Years later, he read hooks’ description of that time and how hard it was for the Black students.
“Gloria would not appreciate me sugar-coating the lifetime of emotional scars this left on her and many of those involved,” he said to introduce a passage from “Yearning: Race, Gender, and Cultural Politics,” which hooks wrote in 1990. She wrote:
“I sat in classes in the integrated white high school where there was mostly contempt for us, a long tradition of hatred, and I wept. I wept throughout my high school years. I wept and longed for what we had lost and wondered why the grown black folks had acted as though they did not know we would be surrendering so much for so little, that we would be leaving behind a history.”

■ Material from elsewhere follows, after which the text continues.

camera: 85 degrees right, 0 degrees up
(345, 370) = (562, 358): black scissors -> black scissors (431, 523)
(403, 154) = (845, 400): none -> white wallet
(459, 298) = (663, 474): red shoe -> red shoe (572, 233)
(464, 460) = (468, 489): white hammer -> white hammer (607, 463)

Moments later, the Alhambra audience laughed and clapped loudly when Cooley shared an example of teenage Gloria’s sense of humor. He read her inscription in his 11th grade yearbook:
“Ken, I don’t know whether I should write all the things I hate about you or the few, little things that I like about you. It’s been OK this year but I’m hoping next year will be better. Stay cool and maybe next year I won’t hate you so much. From one ardent racist to another. Love Gloria.”
Cooley said, “This was, of course, pure Gloria.”

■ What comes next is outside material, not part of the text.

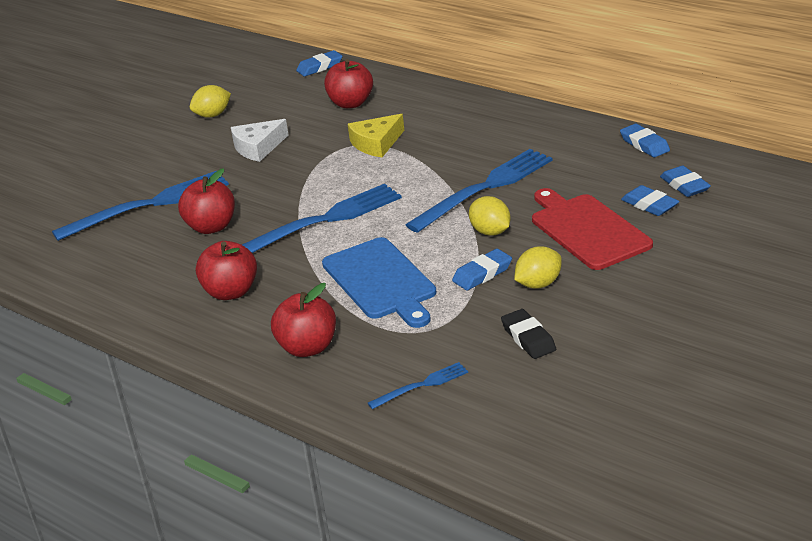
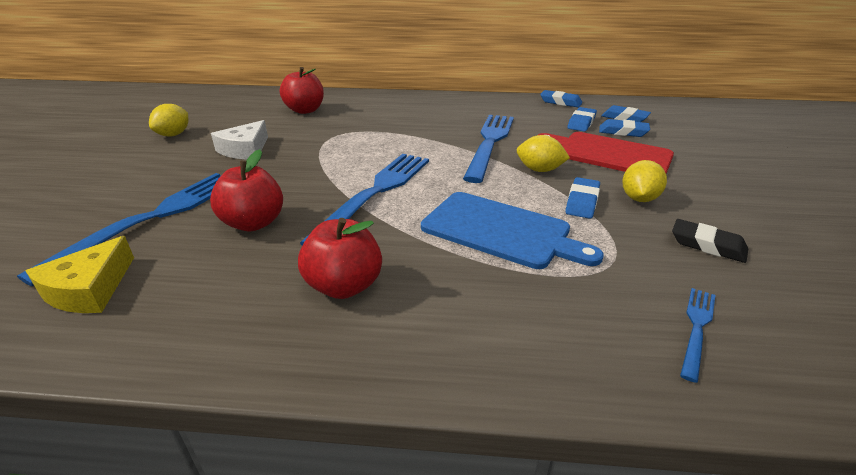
camera: 35 degrees left, 0 degrees up
(308, 347) = (514, 325): red apple -> none
(320, 67) = (252, 94): blue eraser -> blue eraser (581, 123)
(376, 143) = (358, 130): yellow cheese -> yellow cheese (89, 289)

It was a privilege to know Gloria and to learn from her, he said.
“Gloria, dear, I know you are listening,” he said. “Thank you for teaching us. It is, indeed, all about love.”
Leaving a legacy
Several people sent videotaped messages for the service, including Gov. Andy Beshear, who said, “She pushed us forward. She encouraged us to be more inclusive in our thoughts and actions, and she tackled some of the most important issues by bringing new light and awareness to things most often overlooked.”
Three community groups announced plans to keep hooks’ legacy alive in Hopkinsville.
Holly Boggess, executive director of the Downtown Renaissance District, said a bell hooks mural will be painted on the Christian County Historical Society building on East Ninth Street. Yvette Eastham spoke about plans to erect a statue in hooks’ honor for the Round Table Literary Park at Hopkinsville Community College. Francene Gilmer described an ongoing commitment to hooks’ influence at the Christian County Literacy Council. Earlier in the week, the council presented awards to winners in the bell hooks Memorial Writing Contest.
Motley concluded the service for her sister with this message:
“Gloria began writing this book, ‘All About Love: New Visions,’ because she felt that across the United States people were moving away from love. So I know our Gloria Jean, and the world’s bell hooks, would be thrilled to know that Hopkinsville has not forgotten her — nor have we forgotten how to love and how to show it. So on behalf on the family of Gloria Jean Watkins, thank you to all of you for being all about love today.”
(Editor’s note: Jennifer P. Brown served on the committee that helped Gwenda Motley plan the celebration of life for bell hooks. Motley is a Hoptown Chronicle board member.)